Let's say there's a service that allows me to create and edit web pages. And I'm filing a bug report:

I can't edit a specific page: https://...

On one hand, using "specific" suggests "the," but it's the first time I'm mentioning the page, which suggests "a." What should I use?

On a side note, I could have titled it "Using the indefinite article...," which would have probably sounded better, but "the 'a' article" probably can be used as well. Although I'm not sure about the order ("the 'a' article," or "the article 'a'"). Or not?

1 Answer 1


Your usage of "I can't edit a specific ..." is exactly how I would write that question.

However it would be just as correct, grammatically speaking, to write: "I can't edit this specific page: ..." and I think you will find both examples in use fairly commonly.

In both cases, the inclusion of 'specific' is the most important bit.

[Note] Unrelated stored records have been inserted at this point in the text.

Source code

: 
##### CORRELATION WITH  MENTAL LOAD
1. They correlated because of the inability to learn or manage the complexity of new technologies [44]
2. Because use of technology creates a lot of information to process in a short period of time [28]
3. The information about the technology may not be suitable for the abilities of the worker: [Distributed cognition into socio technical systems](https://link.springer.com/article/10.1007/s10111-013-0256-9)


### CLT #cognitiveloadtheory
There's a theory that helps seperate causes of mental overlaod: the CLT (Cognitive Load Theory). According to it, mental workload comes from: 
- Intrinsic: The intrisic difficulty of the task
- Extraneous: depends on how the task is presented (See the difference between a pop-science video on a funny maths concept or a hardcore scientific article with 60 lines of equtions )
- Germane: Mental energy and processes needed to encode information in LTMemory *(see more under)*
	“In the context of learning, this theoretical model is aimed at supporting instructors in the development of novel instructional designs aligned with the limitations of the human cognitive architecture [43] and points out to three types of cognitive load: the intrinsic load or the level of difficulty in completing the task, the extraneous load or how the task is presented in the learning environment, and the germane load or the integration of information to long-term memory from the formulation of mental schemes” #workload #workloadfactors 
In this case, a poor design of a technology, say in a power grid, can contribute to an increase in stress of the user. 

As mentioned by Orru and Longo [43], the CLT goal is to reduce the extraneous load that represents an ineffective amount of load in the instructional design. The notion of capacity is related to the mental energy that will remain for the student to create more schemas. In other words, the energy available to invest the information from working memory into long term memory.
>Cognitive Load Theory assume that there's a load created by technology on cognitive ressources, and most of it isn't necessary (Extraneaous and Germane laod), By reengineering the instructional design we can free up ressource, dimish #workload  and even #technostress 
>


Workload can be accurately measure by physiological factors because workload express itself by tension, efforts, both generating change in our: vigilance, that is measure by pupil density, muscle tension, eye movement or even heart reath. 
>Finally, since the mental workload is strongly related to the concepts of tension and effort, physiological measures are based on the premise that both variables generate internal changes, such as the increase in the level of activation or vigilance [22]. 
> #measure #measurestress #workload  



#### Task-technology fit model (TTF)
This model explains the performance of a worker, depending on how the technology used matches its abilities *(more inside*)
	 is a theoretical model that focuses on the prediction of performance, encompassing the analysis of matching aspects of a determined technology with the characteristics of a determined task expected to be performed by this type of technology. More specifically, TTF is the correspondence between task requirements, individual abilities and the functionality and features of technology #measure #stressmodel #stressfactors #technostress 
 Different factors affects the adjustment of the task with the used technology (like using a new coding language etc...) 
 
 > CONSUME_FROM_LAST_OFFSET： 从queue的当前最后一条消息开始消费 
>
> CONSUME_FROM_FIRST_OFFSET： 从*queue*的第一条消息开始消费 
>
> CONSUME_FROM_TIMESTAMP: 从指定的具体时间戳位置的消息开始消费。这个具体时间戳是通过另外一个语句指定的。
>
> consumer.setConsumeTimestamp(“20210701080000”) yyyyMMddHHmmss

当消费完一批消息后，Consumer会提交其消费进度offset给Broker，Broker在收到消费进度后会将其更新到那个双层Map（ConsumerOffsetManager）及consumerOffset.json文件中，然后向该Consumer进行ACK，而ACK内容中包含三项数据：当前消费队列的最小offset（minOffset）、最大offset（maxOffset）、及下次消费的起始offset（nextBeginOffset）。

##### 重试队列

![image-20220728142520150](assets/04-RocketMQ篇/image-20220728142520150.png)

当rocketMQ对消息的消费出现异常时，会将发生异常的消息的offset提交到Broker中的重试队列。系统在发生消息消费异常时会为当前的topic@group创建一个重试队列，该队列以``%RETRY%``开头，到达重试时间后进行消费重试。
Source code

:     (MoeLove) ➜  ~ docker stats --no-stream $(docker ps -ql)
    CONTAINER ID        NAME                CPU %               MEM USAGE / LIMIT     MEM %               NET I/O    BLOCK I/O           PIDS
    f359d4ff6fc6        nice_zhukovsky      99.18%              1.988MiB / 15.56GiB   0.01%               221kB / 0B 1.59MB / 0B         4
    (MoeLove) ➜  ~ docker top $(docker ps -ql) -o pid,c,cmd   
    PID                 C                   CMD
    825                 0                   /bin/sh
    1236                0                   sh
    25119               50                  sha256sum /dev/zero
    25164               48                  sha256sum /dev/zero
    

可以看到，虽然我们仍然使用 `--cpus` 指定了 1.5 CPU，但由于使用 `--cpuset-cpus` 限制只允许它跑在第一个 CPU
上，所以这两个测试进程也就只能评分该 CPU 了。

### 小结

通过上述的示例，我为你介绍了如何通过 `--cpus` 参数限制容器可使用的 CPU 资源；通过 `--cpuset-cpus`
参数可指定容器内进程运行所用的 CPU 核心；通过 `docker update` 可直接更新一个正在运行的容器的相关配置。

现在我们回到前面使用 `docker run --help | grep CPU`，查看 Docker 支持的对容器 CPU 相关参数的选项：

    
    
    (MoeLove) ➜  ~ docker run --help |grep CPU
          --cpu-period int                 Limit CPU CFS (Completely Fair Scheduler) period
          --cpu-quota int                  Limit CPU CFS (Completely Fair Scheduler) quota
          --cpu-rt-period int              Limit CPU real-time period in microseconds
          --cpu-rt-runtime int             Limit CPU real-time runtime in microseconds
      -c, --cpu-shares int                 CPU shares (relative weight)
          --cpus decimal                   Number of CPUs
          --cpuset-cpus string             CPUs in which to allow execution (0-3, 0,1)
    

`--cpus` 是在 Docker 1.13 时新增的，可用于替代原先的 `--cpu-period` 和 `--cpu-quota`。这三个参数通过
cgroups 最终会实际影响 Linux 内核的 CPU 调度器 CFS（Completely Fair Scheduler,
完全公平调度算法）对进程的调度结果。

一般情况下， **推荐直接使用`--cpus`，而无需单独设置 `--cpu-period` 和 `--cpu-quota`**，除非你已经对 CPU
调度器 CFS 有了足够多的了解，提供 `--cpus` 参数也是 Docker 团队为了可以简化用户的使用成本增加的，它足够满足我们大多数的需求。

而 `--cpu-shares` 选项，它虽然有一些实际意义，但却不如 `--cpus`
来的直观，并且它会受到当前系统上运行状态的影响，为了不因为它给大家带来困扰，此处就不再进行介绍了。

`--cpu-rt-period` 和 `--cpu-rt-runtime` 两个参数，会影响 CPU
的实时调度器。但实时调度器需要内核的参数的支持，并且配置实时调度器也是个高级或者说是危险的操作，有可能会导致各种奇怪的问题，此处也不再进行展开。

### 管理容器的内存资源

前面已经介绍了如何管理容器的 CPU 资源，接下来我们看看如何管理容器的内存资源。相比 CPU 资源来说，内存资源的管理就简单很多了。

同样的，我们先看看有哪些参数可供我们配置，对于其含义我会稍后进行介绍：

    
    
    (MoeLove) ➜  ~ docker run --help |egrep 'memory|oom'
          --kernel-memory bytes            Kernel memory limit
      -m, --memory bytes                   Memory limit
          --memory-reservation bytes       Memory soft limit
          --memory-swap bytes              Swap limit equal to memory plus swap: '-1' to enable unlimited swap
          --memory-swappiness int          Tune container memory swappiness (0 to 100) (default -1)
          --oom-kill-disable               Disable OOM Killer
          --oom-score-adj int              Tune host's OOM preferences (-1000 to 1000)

  • It is also possible to say ... this particular page with exactly the same meaning. Commented Nov 29, 2021 at 12:54
  • You also would NOT say "I can't edit the specific page..." because it has not yet been established which specific page is being referred to. There are many pages. Each page is a specific page, but we are only referring to one of them. Thus, "a" is the correct article. Commented Nov 29, 2021 at 23:43
  • So the rules aren't really strong? And although "a specific" makes more sense to me in this context, I can say, "I can't edit the specific page: https://...", because the URL of the page follows right after? Or "this specific page" is okay since it hints at the following URL, but "the specific page" doesn't? And I didn't get the part about importance of the inclusion of 'specific.' Without 'specific' everything changes?